Lawsuits are pending and alternative sites are popping due to "increasing pressure from hoteliers and restaurateurs, who claim that many of [TripAdvisors] anonymous reviews are either fake or defamatory,” writes the British-based newspaper The Telegraph. A recent television documentary summed it up as “Attack of the TripAdvisors.”
Several hoteliers are also taking legal action individually against the website for lost business, presenting their cases KwikChex, a reputation-management company.
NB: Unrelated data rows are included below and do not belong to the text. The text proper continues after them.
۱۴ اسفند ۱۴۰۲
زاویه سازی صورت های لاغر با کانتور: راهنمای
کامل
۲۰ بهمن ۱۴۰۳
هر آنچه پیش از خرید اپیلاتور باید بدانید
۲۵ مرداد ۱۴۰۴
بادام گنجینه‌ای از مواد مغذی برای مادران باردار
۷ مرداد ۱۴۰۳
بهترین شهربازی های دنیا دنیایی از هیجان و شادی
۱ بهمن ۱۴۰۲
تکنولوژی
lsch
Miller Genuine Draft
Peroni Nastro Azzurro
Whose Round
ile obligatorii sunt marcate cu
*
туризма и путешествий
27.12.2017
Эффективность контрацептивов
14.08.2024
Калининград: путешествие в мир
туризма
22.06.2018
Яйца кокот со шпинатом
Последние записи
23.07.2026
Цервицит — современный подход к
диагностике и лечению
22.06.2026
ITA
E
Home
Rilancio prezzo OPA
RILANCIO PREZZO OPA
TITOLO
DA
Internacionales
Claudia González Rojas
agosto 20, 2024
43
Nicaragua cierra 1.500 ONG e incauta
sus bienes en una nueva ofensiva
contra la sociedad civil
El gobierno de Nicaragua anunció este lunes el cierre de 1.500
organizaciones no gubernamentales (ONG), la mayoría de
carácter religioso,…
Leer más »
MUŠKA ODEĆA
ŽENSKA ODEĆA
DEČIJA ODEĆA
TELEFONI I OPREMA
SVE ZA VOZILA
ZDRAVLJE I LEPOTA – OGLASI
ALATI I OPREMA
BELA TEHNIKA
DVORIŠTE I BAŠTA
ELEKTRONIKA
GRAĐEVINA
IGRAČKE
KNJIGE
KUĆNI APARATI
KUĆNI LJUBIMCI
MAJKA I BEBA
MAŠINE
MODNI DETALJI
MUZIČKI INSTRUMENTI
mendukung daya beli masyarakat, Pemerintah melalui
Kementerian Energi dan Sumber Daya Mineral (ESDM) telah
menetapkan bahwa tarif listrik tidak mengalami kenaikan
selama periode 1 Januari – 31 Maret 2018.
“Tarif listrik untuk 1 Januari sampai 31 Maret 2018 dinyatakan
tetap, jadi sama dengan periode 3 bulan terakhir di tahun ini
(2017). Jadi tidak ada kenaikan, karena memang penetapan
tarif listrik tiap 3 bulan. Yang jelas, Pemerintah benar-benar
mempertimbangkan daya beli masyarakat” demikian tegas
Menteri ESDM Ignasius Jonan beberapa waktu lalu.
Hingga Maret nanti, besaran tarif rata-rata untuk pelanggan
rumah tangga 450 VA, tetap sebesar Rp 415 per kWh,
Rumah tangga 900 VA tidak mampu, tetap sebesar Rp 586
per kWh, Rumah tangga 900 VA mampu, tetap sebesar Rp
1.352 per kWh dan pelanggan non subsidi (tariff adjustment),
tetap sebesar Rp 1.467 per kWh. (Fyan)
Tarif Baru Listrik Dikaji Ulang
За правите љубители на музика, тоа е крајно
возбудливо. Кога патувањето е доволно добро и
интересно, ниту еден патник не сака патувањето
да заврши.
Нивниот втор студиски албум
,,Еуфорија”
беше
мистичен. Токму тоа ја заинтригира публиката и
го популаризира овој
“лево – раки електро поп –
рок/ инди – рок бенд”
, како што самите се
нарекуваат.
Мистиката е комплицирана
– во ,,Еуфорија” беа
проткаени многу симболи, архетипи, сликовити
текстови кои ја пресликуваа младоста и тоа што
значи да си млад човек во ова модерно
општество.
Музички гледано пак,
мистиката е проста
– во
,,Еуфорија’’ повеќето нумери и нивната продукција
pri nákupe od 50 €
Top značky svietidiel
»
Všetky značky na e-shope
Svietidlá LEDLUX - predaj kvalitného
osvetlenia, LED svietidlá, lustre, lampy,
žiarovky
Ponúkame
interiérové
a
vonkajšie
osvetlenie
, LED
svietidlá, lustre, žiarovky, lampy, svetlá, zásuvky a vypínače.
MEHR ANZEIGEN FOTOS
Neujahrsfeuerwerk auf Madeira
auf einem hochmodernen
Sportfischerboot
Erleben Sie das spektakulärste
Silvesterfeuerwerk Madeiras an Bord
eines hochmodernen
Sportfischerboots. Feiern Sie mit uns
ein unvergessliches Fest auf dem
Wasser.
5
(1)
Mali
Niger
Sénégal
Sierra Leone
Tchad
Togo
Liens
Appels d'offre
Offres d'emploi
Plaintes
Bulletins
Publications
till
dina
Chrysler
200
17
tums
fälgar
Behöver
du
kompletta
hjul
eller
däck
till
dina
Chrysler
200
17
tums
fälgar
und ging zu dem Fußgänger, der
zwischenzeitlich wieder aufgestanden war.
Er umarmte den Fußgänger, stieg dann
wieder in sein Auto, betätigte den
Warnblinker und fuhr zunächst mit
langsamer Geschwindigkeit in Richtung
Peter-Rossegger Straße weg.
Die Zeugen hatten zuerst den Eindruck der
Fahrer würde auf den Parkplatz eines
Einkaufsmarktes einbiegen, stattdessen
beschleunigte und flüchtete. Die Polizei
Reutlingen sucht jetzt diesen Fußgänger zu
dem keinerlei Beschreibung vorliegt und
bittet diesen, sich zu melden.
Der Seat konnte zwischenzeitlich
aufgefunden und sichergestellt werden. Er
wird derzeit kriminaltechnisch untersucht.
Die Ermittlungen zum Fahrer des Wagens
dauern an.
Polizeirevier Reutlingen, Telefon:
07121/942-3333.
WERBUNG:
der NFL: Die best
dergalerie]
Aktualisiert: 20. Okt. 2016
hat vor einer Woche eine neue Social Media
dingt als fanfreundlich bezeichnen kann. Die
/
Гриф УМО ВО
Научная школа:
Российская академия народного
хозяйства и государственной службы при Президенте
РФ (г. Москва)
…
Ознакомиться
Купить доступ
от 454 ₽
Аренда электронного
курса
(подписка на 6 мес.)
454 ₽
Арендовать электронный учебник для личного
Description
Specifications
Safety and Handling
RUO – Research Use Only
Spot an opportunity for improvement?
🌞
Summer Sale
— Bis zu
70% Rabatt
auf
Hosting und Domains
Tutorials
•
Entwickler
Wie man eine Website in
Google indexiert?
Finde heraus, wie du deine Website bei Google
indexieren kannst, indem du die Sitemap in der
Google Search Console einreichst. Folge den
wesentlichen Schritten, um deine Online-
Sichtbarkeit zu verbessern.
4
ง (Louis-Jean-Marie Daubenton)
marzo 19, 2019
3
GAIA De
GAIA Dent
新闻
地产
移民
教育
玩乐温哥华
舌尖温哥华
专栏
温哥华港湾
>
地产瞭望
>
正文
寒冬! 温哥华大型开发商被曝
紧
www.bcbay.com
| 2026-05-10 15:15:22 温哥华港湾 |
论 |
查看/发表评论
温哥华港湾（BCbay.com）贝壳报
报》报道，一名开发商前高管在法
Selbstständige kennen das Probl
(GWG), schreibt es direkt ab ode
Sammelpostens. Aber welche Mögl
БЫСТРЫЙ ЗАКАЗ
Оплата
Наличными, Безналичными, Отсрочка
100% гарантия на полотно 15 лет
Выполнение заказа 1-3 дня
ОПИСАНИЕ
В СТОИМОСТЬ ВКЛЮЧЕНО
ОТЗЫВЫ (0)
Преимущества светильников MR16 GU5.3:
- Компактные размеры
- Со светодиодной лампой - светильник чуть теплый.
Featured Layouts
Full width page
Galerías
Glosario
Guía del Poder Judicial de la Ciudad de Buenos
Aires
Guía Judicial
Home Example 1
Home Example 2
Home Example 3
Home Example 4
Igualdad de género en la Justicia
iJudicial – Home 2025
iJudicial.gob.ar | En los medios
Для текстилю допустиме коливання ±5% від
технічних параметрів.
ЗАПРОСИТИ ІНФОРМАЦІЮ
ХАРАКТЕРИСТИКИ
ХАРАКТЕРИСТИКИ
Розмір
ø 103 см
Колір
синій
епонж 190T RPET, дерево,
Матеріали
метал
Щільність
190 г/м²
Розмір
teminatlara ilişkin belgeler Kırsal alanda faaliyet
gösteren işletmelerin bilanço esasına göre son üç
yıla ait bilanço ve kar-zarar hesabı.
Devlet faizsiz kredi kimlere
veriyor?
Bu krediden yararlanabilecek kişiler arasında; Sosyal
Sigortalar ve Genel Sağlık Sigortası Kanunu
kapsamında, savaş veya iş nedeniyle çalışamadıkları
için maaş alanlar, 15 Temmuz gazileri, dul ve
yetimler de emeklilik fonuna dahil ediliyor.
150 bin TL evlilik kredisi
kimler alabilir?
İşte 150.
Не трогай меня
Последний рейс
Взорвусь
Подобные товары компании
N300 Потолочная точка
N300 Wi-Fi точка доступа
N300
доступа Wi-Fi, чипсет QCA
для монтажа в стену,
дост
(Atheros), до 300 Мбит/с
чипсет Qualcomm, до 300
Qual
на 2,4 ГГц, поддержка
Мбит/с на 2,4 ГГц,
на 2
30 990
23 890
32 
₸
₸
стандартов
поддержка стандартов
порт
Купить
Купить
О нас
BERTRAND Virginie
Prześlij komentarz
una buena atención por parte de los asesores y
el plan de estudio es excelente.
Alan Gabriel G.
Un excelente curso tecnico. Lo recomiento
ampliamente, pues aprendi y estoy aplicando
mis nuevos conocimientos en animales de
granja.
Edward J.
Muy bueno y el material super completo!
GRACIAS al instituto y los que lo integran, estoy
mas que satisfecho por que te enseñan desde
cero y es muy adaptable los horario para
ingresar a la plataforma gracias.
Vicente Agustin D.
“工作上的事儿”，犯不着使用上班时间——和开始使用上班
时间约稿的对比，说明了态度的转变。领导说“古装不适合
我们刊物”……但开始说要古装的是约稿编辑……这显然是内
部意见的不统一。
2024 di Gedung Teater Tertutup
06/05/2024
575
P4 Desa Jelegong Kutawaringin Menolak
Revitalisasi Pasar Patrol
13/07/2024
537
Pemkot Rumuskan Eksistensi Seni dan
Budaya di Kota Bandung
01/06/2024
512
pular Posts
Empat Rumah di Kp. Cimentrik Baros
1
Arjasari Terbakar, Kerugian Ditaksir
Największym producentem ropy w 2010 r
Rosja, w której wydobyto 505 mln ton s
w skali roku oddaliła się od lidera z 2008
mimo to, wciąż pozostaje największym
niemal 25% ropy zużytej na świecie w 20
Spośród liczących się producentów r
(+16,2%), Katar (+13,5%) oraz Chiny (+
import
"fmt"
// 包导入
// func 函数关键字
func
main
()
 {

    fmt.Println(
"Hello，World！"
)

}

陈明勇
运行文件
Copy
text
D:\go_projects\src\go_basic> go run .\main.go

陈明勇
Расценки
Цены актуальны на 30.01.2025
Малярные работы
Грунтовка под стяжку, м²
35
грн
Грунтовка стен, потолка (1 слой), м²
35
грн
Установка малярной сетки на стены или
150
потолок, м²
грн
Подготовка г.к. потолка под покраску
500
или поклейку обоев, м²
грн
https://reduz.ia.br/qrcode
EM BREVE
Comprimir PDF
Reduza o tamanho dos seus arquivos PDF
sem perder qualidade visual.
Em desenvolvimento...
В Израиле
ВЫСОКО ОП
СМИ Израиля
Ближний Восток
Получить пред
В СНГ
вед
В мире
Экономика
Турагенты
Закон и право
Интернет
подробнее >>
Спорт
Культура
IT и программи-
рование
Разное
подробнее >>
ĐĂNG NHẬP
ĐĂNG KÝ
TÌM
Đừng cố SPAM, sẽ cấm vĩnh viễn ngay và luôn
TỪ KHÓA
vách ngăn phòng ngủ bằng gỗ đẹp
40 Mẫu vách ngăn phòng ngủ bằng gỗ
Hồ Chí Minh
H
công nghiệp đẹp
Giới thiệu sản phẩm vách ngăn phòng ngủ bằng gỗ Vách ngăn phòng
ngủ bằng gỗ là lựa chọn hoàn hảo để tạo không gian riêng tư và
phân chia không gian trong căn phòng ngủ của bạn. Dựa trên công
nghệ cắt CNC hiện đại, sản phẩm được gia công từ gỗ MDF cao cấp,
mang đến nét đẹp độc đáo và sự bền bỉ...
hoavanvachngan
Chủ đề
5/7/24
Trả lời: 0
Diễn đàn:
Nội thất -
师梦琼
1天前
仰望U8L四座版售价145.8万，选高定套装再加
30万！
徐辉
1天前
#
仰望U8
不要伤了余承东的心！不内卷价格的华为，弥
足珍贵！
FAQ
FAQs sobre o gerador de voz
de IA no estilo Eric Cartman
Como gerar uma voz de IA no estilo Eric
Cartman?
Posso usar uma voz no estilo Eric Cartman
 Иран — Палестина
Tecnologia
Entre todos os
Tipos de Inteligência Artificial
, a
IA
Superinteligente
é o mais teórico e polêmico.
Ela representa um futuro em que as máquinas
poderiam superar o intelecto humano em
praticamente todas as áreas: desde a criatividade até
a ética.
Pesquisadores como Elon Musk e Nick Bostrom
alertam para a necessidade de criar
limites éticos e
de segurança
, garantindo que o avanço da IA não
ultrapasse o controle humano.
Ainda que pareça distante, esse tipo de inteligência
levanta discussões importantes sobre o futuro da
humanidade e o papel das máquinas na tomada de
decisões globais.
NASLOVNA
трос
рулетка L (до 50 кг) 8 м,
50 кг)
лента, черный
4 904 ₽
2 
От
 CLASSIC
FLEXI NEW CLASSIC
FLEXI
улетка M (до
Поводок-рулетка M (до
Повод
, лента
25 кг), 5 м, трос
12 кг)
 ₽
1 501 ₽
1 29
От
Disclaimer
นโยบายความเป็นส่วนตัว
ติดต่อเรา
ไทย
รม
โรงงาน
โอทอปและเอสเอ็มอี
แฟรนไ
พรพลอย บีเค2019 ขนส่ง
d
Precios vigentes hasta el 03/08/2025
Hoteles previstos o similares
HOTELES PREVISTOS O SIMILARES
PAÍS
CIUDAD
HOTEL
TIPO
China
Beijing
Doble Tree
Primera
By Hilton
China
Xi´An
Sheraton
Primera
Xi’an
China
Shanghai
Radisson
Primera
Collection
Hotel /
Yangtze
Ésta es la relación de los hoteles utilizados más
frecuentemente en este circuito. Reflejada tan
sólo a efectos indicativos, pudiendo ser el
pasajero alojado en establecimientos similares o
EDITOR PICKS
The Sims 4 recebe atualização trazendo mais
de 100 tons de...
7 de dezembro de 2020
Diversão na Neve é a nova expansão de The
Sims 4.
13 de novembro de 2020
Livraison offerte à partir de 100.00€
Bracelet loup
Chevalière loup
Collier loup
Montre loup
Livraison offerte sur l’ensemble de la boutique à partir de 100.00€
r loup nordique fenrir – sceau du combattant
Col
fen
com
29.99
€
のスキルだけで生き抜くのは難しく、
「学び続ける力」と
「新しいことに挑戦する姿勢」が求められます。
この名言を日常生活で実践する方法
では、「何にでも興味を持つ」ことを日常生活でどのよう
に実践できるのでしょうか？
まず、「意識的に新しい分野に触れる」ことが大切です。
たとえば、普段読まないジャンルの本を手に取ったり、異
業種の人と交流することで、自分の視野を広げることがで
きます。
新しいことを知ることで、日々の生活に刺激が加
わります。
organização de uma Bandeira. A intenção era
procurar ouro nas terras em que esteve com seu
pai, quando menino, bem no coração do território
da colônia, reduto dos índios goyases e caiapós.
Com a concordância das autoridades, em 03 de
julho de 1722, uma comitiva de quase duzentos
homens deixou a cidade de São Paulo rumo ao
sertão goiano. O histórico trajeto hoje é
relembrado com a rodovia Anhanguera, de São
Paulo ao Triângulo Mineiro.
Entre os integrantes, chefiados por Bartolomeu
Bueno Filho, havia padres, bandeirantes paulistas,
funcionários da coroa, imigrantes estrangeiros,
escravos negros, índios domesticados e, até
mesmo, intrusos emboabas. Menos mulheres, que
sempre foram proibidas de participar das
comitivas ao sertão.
If that was not controversy enough, The New York Times recently ran an article pointing out how some individuals are making money writing reviews, which are often fake, in return for fees. As many as 5 million of the most current reviews on the website could be fake, according to Chris Emmins, co-founder of KwikChex.com.
In response, TripAdvisor recently started a support line for disgruntled business owners. The company said it wanted to send a “strong message about our commitment to delivering quality customer care for accommodation owners.”
Small Businesses Hurt Most By Bad Reviews
Smaller businesses that have limited reviews are hurting the most from critical TripAdvisor reviews, media reports agree. “Most can't defend themselves against these negative, and often defamatory, reviews. Lawyers' fees mount up and it is incredibly difficult to sue TripAdvisor,” Emmins told Travel Mail.
Caroline Blake, consultant editor of the Good Hotel Guide, said on her blog that she had tested TripAdvisor by posting fake reviews. They appeared on the site immediately. “It is despicable that people who haven't even stayed at hotels can wax lyrical about them to improve bookings,” she writes.
Rival websites are at times using criticism of TripAdvisor to promote their own product. Feefo, for example – which specializes in retail reviews and requires proof of purchase before accepting reports – promises to deliver “the kind of authenticity that TripAdvisor is widely criticized for not guaranteeing.”
They are far from alone in offering alternatives to TripAdvisor. For example, Lodging Interactive and Social Media Marketing Agency announced their own “Guest Review System” designed for hotels, restaurants and spas.
“This trend is not going away, and hoteliers have told us they need more control over the guest review process,” Social Media Marketing Agency founder and President DJ Vallauri told TravelMole.
Using the online Guest Review System, hotels can collect comments and feedback directly from their guests on overall satisfaction and quality of service. The reviews are then posted on the hotel's website and then can be shared via major social networks.
Hotels are notified in real-time of new guest reviews, and can validate guest stay information before reviews are posted on their web site. The company says its service is low-cost and it offers a free trial.
Hotel giant Starwood is also launching its own in-house review site for its chain of hotels, including Sheraton, Westin, W and other Starwood properties. The review system allows guests to directly assess their stay on the chain’s websites. The reviews are posted for any audience to see and can be shared via major social media channels, such as Twitter and Facebook.
Key Statistics - Online Travel Research (source: Vacation Rental Manager Association’s Annual Conference, October 2011)
- More than 67% of survey respondents say they trust online reviews just as much as word-of-mouth recommendations.
- Almost half or 49% regularly read online hotel reviews.
- One in four or 25% report reading online comments.